The BRE findings have some serious implications. Anyone assuming that a building insulated with Tri-Iso Super 10 (or other similar product) will be compliant with building regulations is likely to be disappointed. The architects who specify such products and the building engineers who sign off houses insulated with them may be leaving themselves open to litigation from clients who will understandably be very angry that their new home is not insulated to the required standard.


----------



## about2build

Looking to use one of the above named products on a section of external wall under the plaster board. There will be no air gap and it will be compressed into the wall.

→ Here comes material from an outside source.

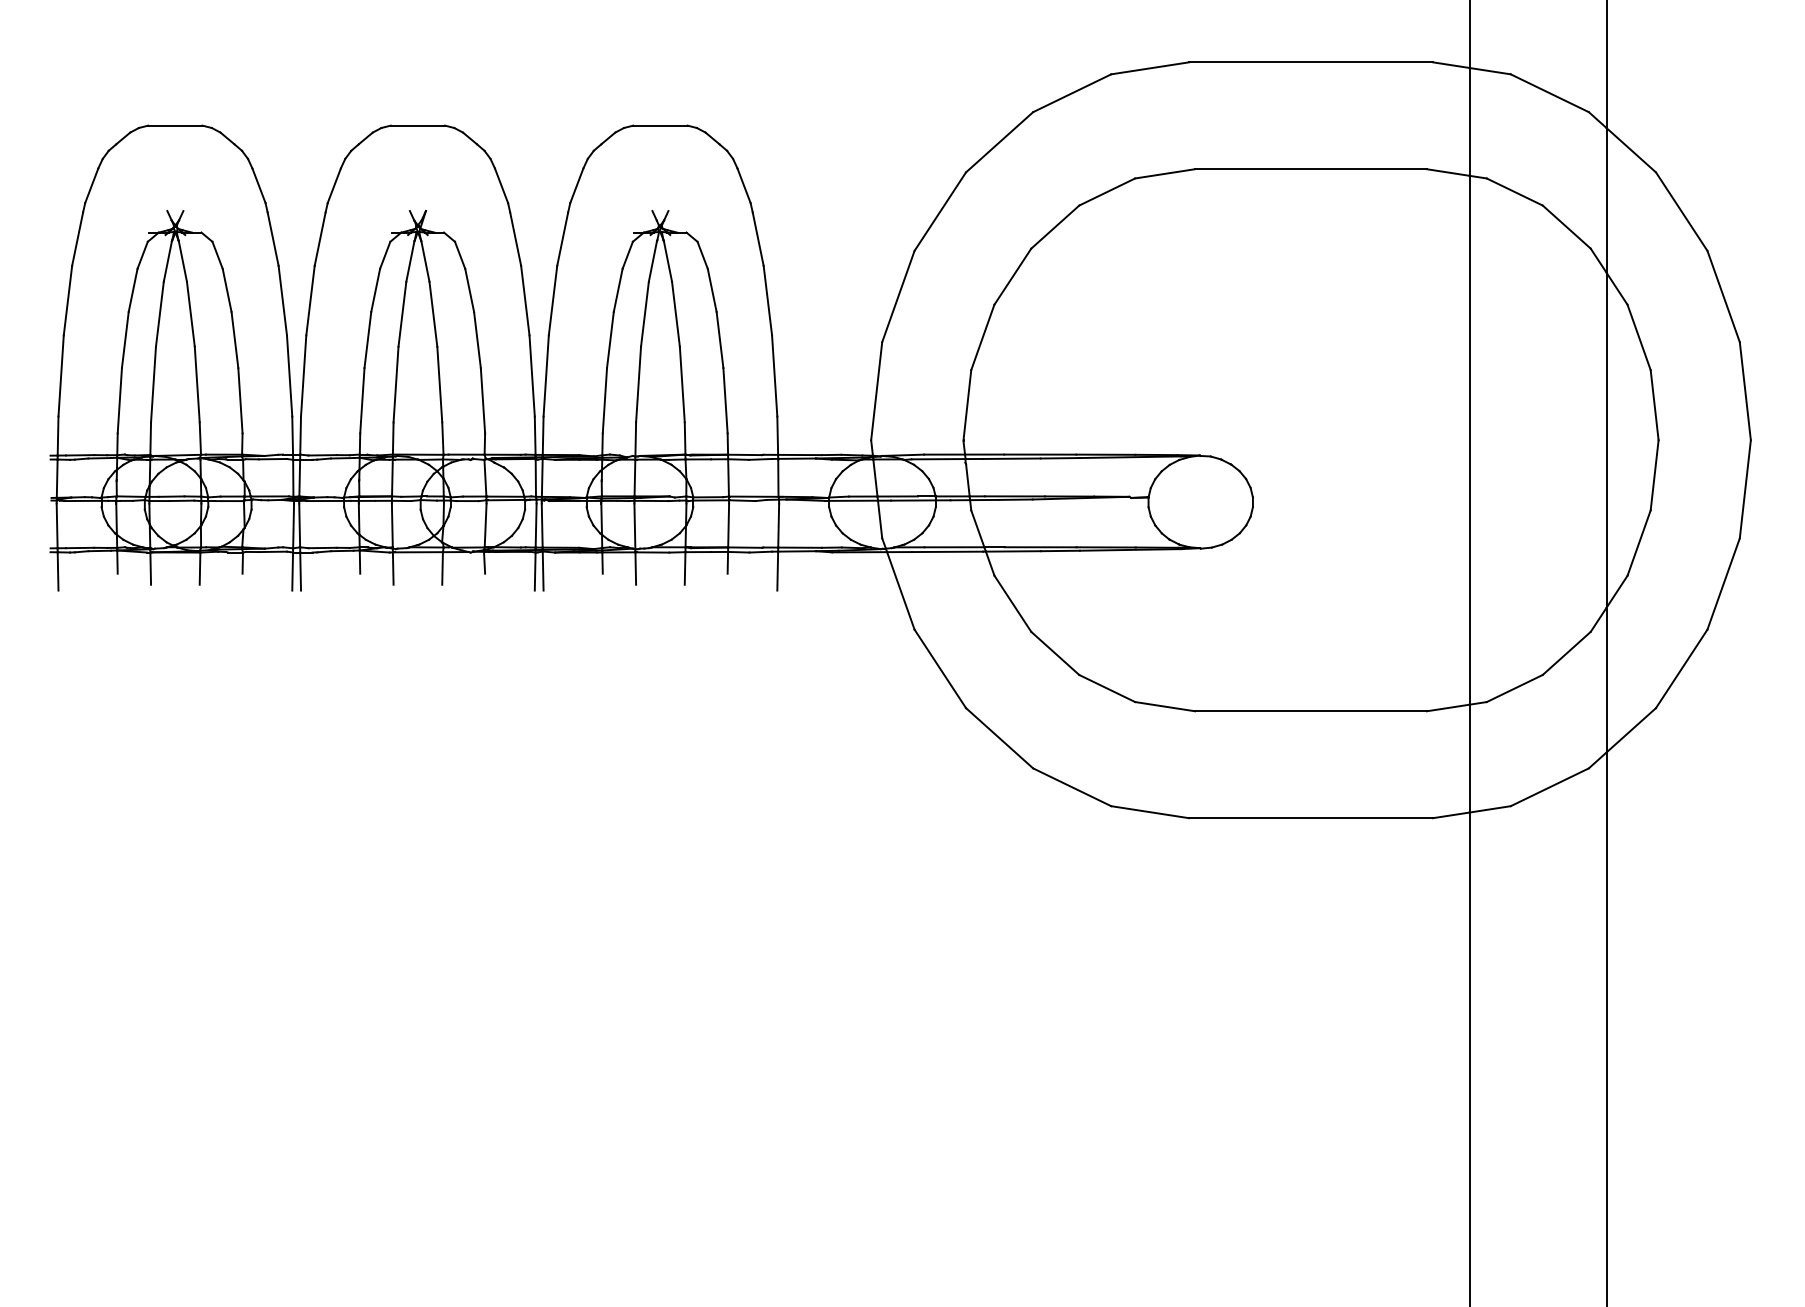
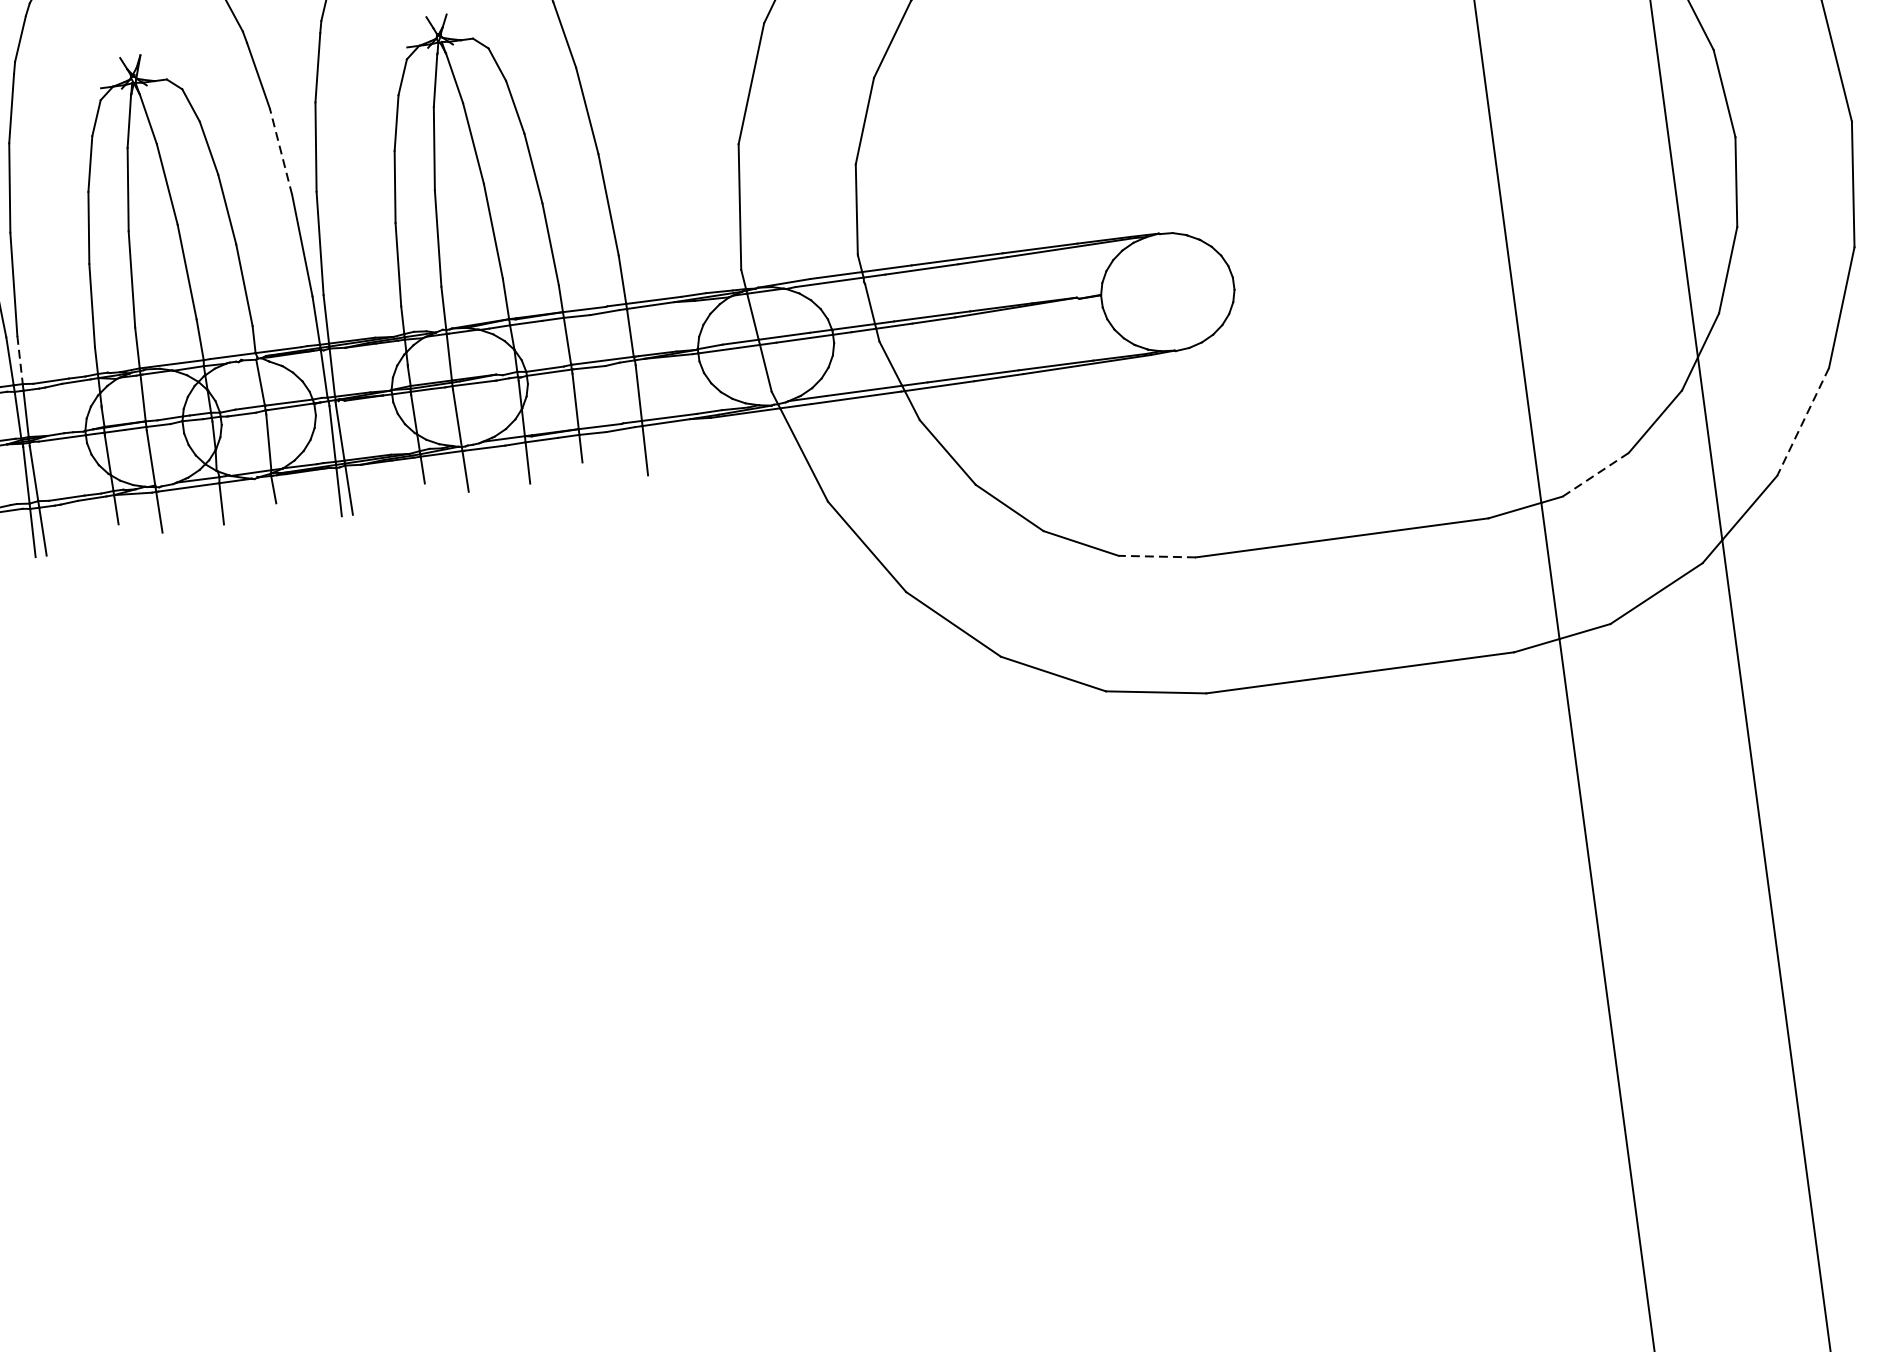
line: (525, 300) -> (281, 151), solid -> dashed
line: (300, 436) -> (20, 361), solid -> dashed
line: (1681, 668) -> (1802, 421), solid -> dashed
line: (1514, 688) -> (1595, 474), solid -> dashed
line: (1164, 706) -> (1156, 556), solid -> dashed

If ye are wondering why im considering it it is becauce if I go with the insulated plaster board there will be a 40mm step when you pass into the hall where the external wall ends.....is it useable or workable in this instance? I have 150mm umped cavity as well


----------



## lowCO2design

dont bother


----------



## about2build

Really? No contribution to u value at all....if i go with the Board it will be stepped out and look kack!


----------



## 3CC

As I understand it, you intend to compress the multifoil to keep the thickness to a minimum. I am doubtful of the effectiveness of multifoils in general but I think any benefit they may have would be virtually eliminated by compressing the layers into a small space.


----------



## seantheman

Like 3CC, I cant see any benefit in this instance. Could ye not go with the insulated plasterboard and then taper it off as you go to internal wall rather than leaving a step?


----------



## Fracasmac

doyler_dave said:


> ... I'm retrofitting insulation to two dormer rooms in a converted attic. ....Is it possible to put superquilt directly on top of the existing plaster board, then use the recommended 25mm battons on top of this and then 25mm thermal plaster board on top of this?  Otherwise I'm looking at cutting out the existing sloped plaster board (this is a not a route I wish to take!)Any info on this type of setup would be greatly appreciated i.e. do I need a gap on between the superquilt and the existing plaster board on the internal sloped roof or can I place it directly on top of it?



Can anyone answer this question or offer any advice? Have a similar problem. Thank you!


----------